This work proposes MolCrystalFlow, a flow-matching–based generative model for molecular crystal structure prediction that addresses the challenges posed by large molecular size and complex intra- and intermolecular interactions. By treating molecules as rigid bodies, the method decouples intramolecular conformations from intermolecular packing and jointly learns the lattice matrix, molecular orientations, and centroid positions. MolCrystalFlow uniquely integrates geodesic flows on Riemannian manifolds with graph neural networks—the first such approach in molecular crystal generation—to rigorously preserve geometric symmetries. It also enables seamless incorporation of general machine learning potentials to accelerate sampling. Evaluated on two open-source datasets, the model significantly outperforms current state-of-the-art generative and rule-based methods, substantially improving the efficiency of predicting large-scale periodic crystal structures.

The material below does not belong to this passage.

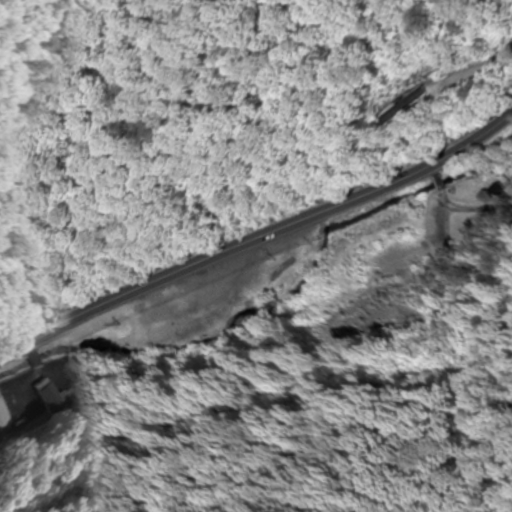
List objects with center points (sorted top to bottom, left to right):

Molecular crystal structure prediction represents a grand challenge in computational chemistry due to large sizes of constituent molecules and complex intra- and intermolecular interactions. While generative modeling has revolutionized structure discovery for molecules, inorganic solids, and metal-organic frameworks, extending such approaches to fully periodic molecular crystals is still elusive. Here, we present MolCrystalFlow, a flow-based generative model for molecular crystal structure prediction. The framework disentangles intramolecular complexity from intermolecular packing by embedding molecules as rigid bodies and jointly learning the lattice matrix, molecular orientations, and centroid positions. Centroids and orientations are represented on their native Riemannian manifolds, allowing geodesic flow construction and graph neural network operations that respects geometric symmetries. We benchmark our model against state-of-the-art generative models for large-size periodic crystals and rule-based structure generation methods on two open-source molecular crystal datasets. We demonstrate an integration of MolCrystalFlow model with universal machine learning potential to accelerate molecular crystal structure prediction, paving the way for data-driven generative discovery of molecular crystals.